The adjustment follows the energy company’s second-quarter 2025 results and subsequent analyst discussions with management about production forecasts and financial expectations. InvestingPro data reveals that 7 analysts have revised their earnings downwards for the upcoming period, while the company maintains a strong gross profit margin of 71%.
Piper Sandler is revising its second-half 2025 and fiscal year 2026 estimates, adjusting fiscal year 2025 oil production to the midpoint of guidance and total production to the low end of the company’s projected range.
The firm has also trimmed fiscal year 2026 production estimates to align more closely with maintenance volumes following Civitas’ DJ Basin divestiture.
Civitas Resources is expected to face higher interest expenses in fiscal year 2025, though the company does not anticipate becoming a cash taxpayer until after fiscal year 2027, according to Piper Sandler’s research note.

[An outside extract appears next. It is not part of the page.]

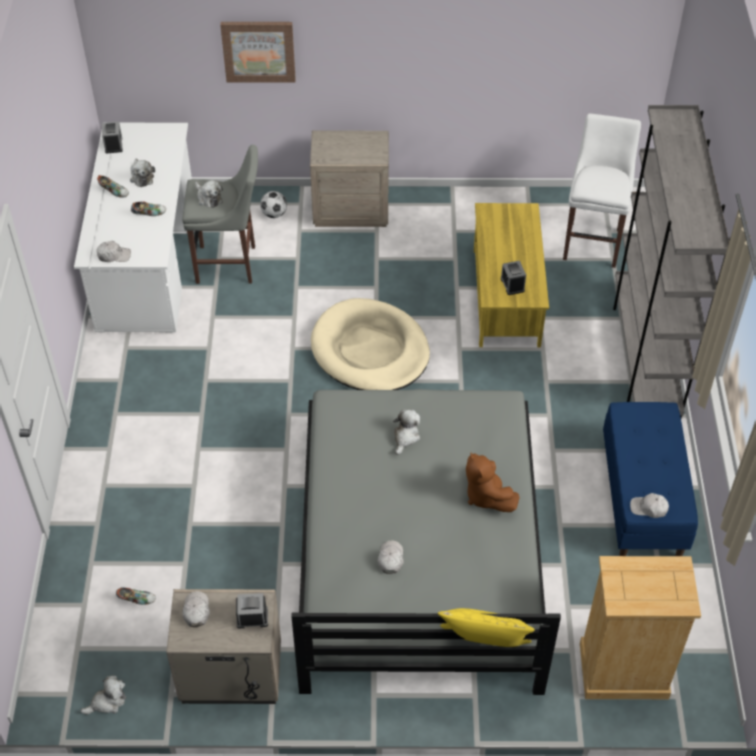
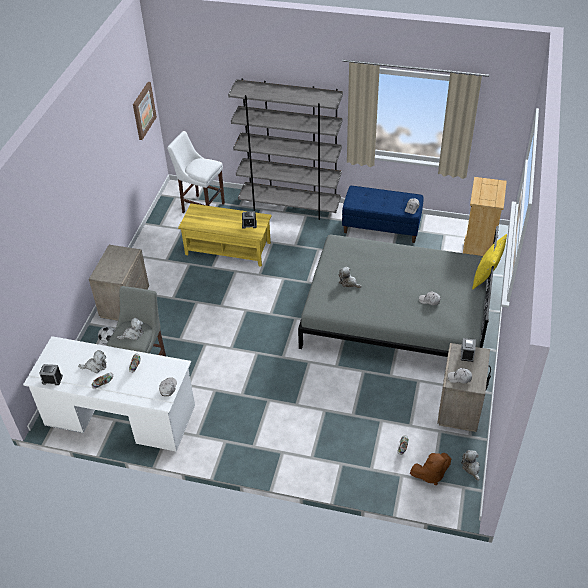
camera: 75 degrees left, 5 degrees down
picture [220,22,296,83] -> picture moved to [133,82,157,140]
beige dog bed [311,298,430,390] -> none
brown plush toy [466,453,520,512] -> brown plush toy moved to [410,453,451,485]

In other recent news, Civitas Resources Inc. reported its earnings for the second quarter of 2025, surpassing analysts’ expectations for earnings per share (EPS). The company reported an EPS of $1.34, exceeding the forecasted $1.11, which represents a 20.72% surprise. Despite this positive earnings performance, Civitas Resources experienced a slight shortfall in revenue for the quarter. The earnings results have been a focal point for investors, given the company’s ability to outperform EPS forecasts. These developments have drawn attention from the investment community, highlighting Civitas Resources’ financial performance in the recent quarter.